Comments sorted by top scores.
comment by Mati_Roy (MathieuRoy)
· score: 3 (5 votes) · LW
) · GW
I have the impression that the more unified the world is, a) the less likely wars are, b) the easier it is to coordinate to solve global problems. It would also create more economic prosperity. But some forms of globalisation could also make our civilisation less robust. Anders Sandberg says the extent a feature is globalize should be proportional to the extent that feature's impact is global (https://www.youtube.com/watch?v=91FKgBURAV0).
comment by jmh
· score: 1 (1 votes) · LW
) · GW
I think a careful definition of just what unification will mean in this context. Based on a number of the metrics you list we could view just about every empire as a form/attempt of world unification. But that view strikes me as being very different from a world where people are freely moving and interacting with one another on a peaceful and largely voluntary basis.

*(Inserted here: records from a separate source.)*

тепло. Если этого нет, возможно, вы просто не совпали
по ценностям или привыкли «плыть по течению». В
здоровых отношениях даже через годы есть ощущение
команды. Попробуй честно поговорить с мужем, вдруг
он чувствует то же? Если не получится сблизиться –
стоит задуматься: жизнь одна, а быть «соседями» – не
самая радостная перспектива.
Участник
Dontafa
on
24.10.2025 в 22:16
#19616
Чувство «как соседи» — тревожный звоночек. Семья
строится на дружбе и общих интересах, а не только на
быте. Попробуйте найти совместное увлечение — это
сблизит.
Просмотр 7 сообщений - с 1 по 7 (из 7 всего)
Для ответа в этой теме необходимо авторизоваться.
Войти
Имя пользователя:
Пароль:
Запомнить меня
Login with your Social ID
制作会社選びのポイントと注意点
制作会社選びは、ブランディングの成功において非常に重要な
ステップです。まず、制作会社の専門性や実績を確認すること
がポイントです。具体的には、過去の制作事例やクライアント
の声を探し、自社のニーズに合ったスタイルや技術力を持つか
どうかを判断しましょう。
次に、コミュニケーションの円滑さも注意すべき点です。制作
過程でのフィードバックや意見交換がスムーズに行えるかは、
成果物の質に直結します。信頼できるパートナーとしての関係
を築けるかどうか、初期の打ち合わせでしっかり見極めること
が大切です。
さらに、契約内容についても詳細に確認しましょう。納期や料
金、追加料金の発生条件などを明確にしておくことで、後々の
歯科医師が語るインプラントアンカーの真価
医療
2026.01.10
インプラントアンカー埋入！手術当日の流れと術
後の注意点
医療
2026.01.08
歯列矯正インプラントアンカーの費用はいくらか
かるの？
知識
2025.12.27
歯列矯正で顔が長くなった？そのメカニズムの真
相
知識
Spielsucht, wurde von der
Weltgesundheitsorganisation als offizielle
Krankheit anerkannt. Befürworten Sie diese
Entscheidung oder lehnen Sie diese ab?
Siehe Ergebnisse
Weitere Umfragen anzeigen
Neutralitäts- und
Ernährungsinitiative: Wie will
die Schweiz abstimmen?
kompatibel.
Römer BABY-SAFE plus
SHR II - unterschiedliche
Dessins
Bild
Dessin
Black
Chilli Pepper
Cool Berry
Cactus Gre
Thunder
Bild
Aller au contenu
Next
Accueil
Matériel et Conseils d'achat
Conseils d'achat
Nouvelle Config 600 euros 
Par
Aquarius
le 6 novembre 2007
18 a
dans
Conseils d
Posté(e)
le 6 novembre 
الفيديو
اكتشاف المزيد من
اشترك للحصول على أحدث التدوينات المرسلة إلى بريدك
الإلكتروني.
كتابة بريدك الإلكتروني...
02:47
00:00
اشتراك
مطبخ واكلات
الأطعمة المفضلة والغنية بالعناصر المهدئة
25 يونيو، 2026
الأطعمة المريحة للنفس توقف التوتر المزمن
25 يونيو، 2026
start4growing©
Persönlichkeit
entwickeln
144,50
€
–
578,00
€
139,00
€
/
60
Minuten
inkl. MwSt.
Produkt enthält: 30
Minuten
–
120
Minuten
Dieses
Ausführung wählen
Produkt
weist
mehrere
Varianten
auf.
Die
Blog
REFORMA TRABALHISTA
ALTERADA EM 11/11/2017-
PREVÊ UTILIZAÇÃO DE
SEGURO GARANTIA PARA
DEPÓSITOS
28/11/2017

I think the other important question here might be the end point -- what is such an index telling us or to be used for.
My view is that a fully unified world, on pretty much any definition I can think about, is unstable. So if the goal were to maximize the unification index that might be a very bad plan. If it was used to start tracking where we might start seeing increased tensions that might lead to increased global conflict/world war type outcomes perhaps it becomes a useful tool.
Of course, that is in the abstract as I'm not sure just how such an index would be assembled or over what time periods any given construction would be valid.